Records drawn from a collection:
■ ■ ■ ■ ■ ■ ■
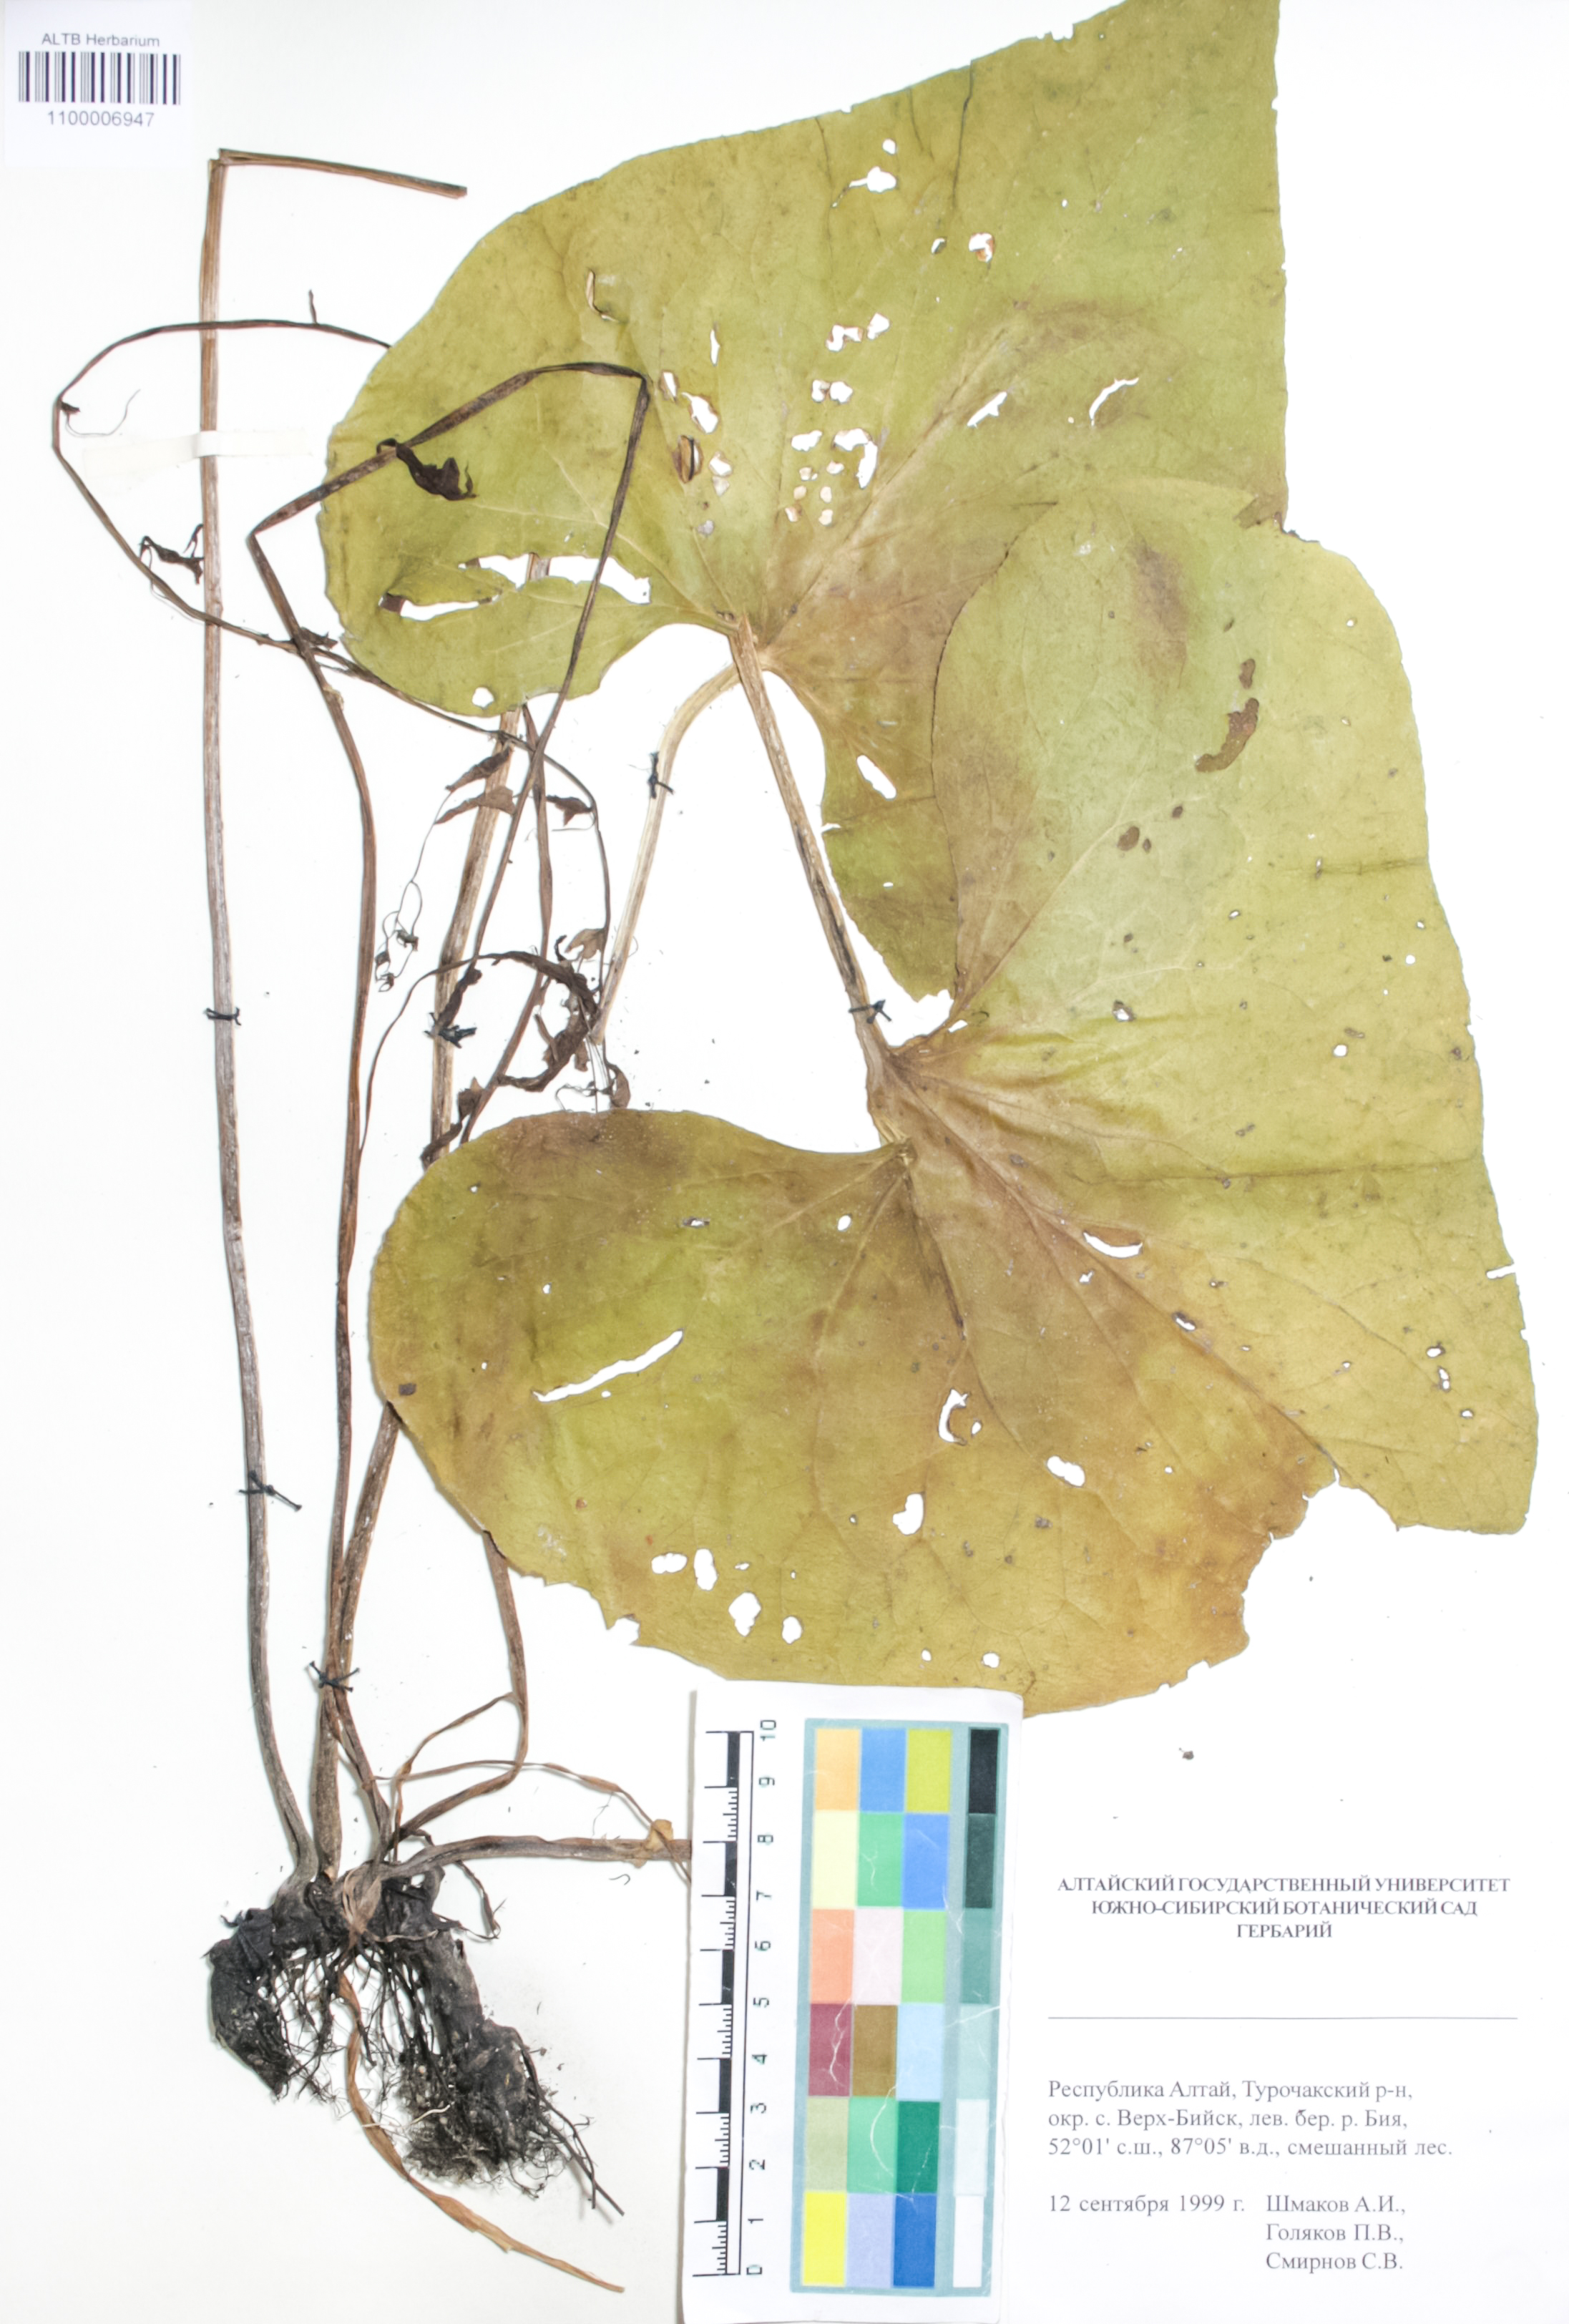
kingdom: Plantae
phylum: Tracheophyta
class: Magnoliopsida
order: Boraginales
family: Boraginaceae
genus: Rindera
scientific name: Rindera tetraspis
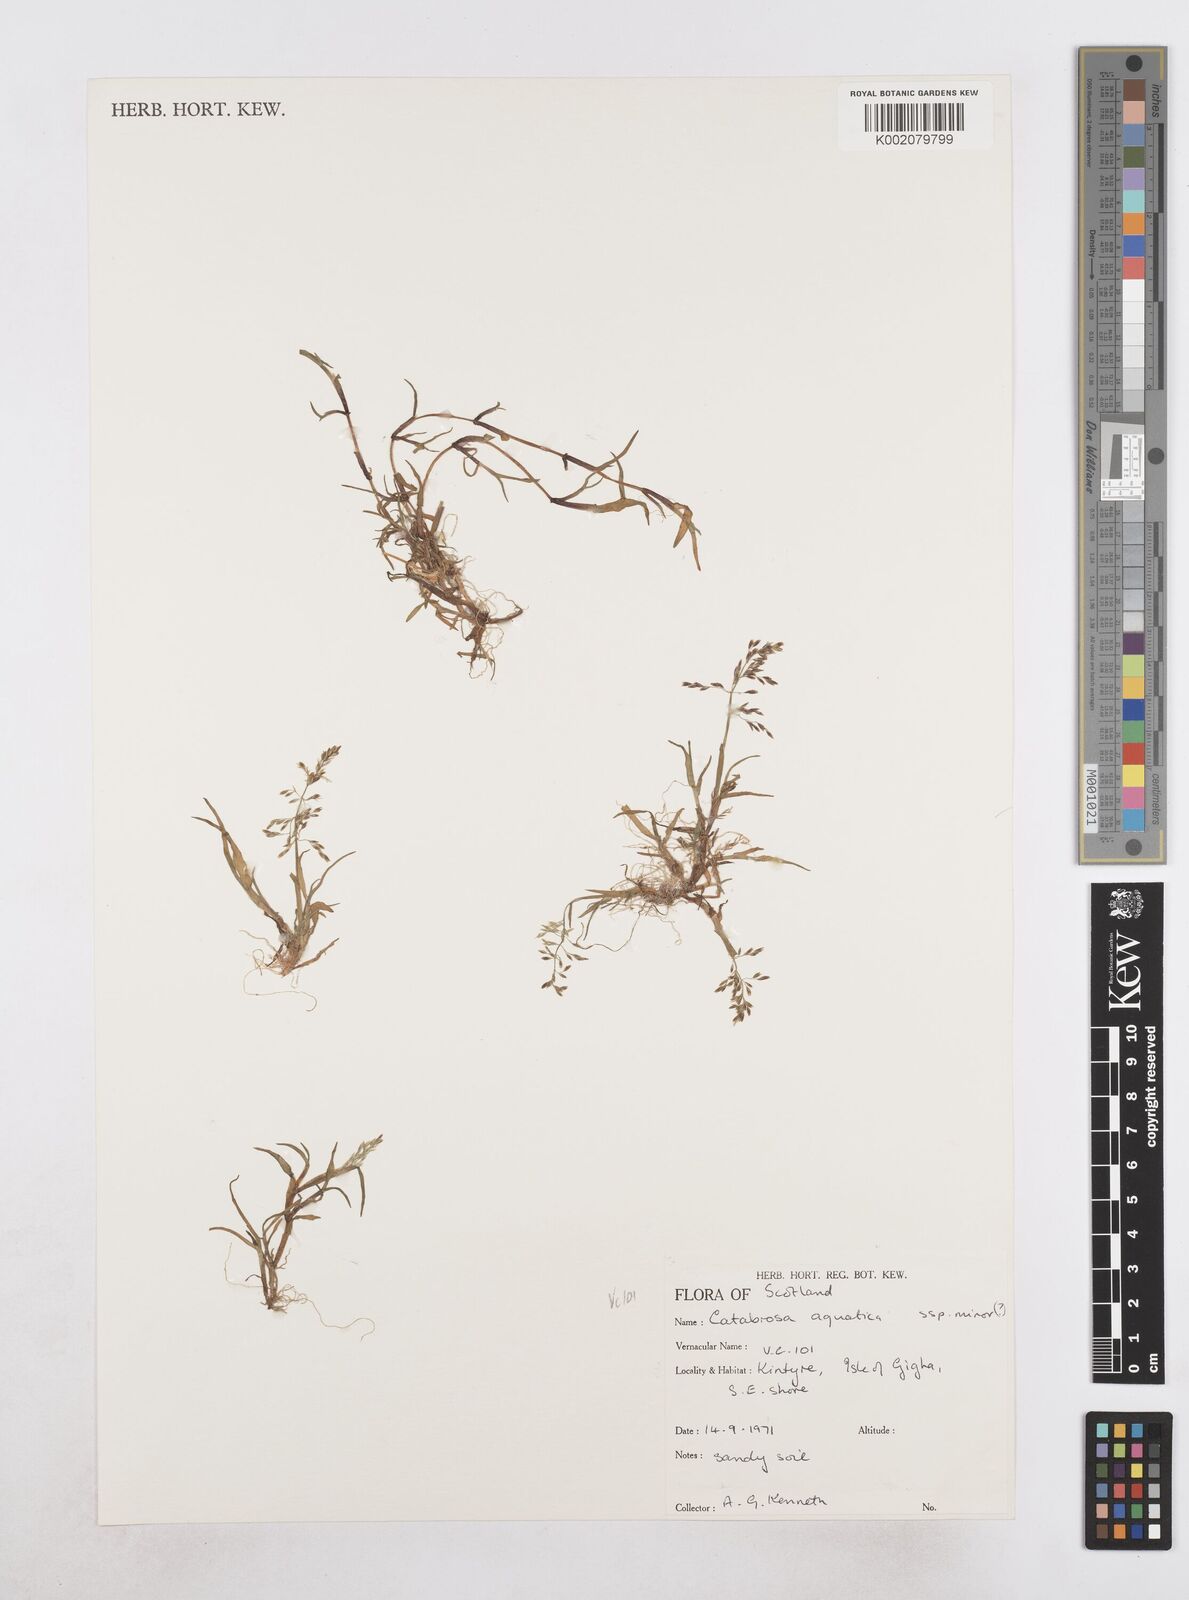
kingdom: Plantae
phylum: Tracheophyta
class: Liliopsida
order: Poales
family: Poaceae
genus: Catabrosa
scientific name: Catabrosa aquatica
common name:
■ ■ ■ ■ ■ ■ ■
- [OBJECTIVE] Copy every line of the records above word for word, omitting the pictures.

- [FINISHED ANSWER]
kingdom: Plantae
phylum: Tracheophyta
class: Magnoliopsida
order: Boraginales
family: Boraginaceae
genus: Rindera
scientific name: Rindera tetraspis
kingdom: Plantae
phylum: Tracheophyta
class: Liliopsida
order: Poales
family: Poaceae
genus: Catabrosa
scientific name: Catabrosa aquatica
common name:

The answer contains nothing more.